— Я начинаю гнить заживо.
— Ладно, не будем об этом по телефону, но все пройдет очень хорошо, увидишь. Доверься мне.
Кладя трубку, я ощутил головокружение и капли холодного пота на висках. Вспомнил, что ничего не ел уже тридцать шесть часов. Шел дождь, и я надел свой плащ, чтобы выйти.
Она стояла перед дверью с букетом фиалок в руке. Беретик, белый плащ.
Я сделал отчаянное, тотальное усилие, но еще никому не удавалось сдохнуть одним напряжением воли.
— Входи.
— Нет, я хотела только…
Она бросилась ко мне, рыдая. Мне пришлось пересилить себя, чтобы обнять ее. Я так злился на нее, так… Нет большей слабости, чем любить кого-то, отдаваясь на его милость.
— Лора…
— Не будем говорить обо всем этом, пожалуйста…
— Это ведь достаточно ясно?
— Я знаю, Жак, я… понимаю… И что это меняет? Знаешь, когда я говорю, что люблю тебя, речь ведь даже не о любви. Я тебе говорю о невозможности дышать иначе. Так что мне, по-твоему, до всех этих… телесных дел? Может, ты думаешь, что я тебя выбирала? Вроде как делала покупки и брала самое лучшее? Я вообще ничего не выбирала… Это ты, и я ничего тут поделать не могу… По-французски ведь говорят «сражен» любовью, верно? Когда тебя сразило, это же не нарочно…

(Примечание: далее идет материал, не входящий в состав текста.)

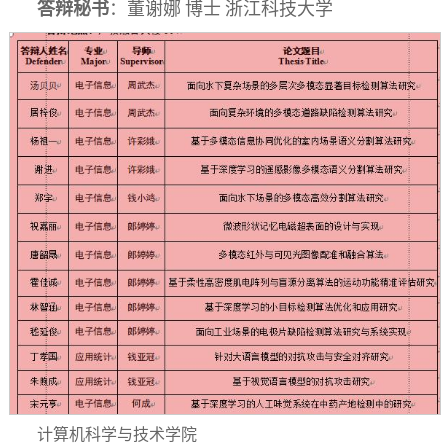
答辩秘书
：
董谢娜
博士
浙江科技大学
计算机科学与技术学院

Я прячу лицо в ее волосах. Жить так, жить тут, ничего другого…
Мы сделали еще несколько попыток счастья. Я понимаю под этим долгие прогулки рука об руку, лунный свет и пенье птиц, которое мы слушали вместе. Мы даже отправились на выходные в Венецию, ибо ничто не сравнится с этой милой старой гондолой, когда влюблен.

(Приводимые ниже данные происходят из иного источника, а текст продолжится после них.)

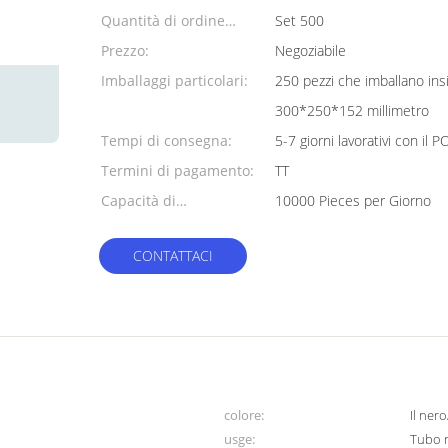
Quantità di ordine
Set 500
minimo:
Prezzo:
Negoziabile
Imballaggi particolari:
250 pezzi che imballano ins
300*250*152 millimetro
Tempi di consegna:
5-7 giorni lavorativi con il P
Termini di pagamento:
TT
Capacità di
10000 Pieces per Giorno
alimentazione:
CONTATTACI
colore:
Il ner
usge:
Tubo r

Вернувшись в Париж, я позвонил Лили Марлен:
— Ну?
— Загляни ко мне.
Я явился на авеню Клебер в семь часов вечера. Она не пригласила меня в гостиную, и мы остались стоять в прихожей. Лили вырядилась так, словно собралась на премьеру в тридцатом году. Узкое и прямое черное платье, жемчужное ожерелье, фальшивая диадема, черная бархотка на шее и длинные колыхающиеся серьги. Волосы были того выжженного и безжизненного оттенка, который у дамских парикмахеров свидетельствует об искусстве бальзамировщика. Она сильно набелилась, как те старые женщины, которые тщатся привлечь к себе внимание любой ценой, пусть даже испугав. Но в полумраке прихожей ее бледно-голубой, совсем как у фаянсовой безделушки, взгляд отличался пристальностью, которая свойственна глазам, видевшим все.
— Ладно, завтра в одиннадцать вечера. Оставь дверь приоткрытой и чтоб никакого света внутри. Ты был убит при ограблении.

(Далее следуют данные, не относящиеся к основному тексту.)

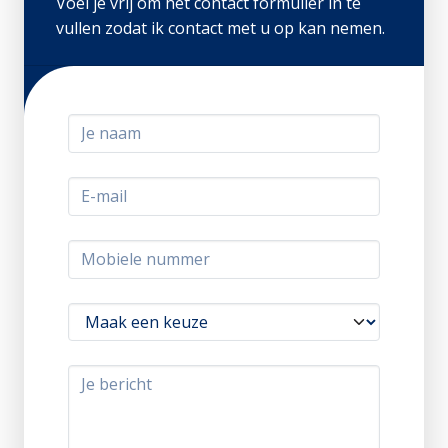
Voel je vrij om het contact formulier in te
vullen zodat ik contact met u op kan nemen.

— Слава Богу, — вздохнул я. — Ты не слишком торопилась. В общем, убит при законной самообороне. Это почти правда. Кто он?
— Какая тебе разница? — Ее губы сжались в тонкую нитку. — Ты ведь всегда шел до конца.
— Знаешь, «до конца» — не такой уж дальний путь…
Она смотрела на меня тем непробиваемым взглядом, что проверен на прочность знанием.
Я провел день, наводя порядок в своих бумагах. Лора больше не звонила. Я перечитал ее письма.
В шесть часов я сделал нечто довольно забавное: переменил рубашку.
Я ждал. Не думал ни о чем, чтобы умереть чистым.
Незадолго до девяти зазвонил телефон. Я почувствовал капли холодного пота на своем лбу. Я был уверен, что это Лили Марлен дает отбой.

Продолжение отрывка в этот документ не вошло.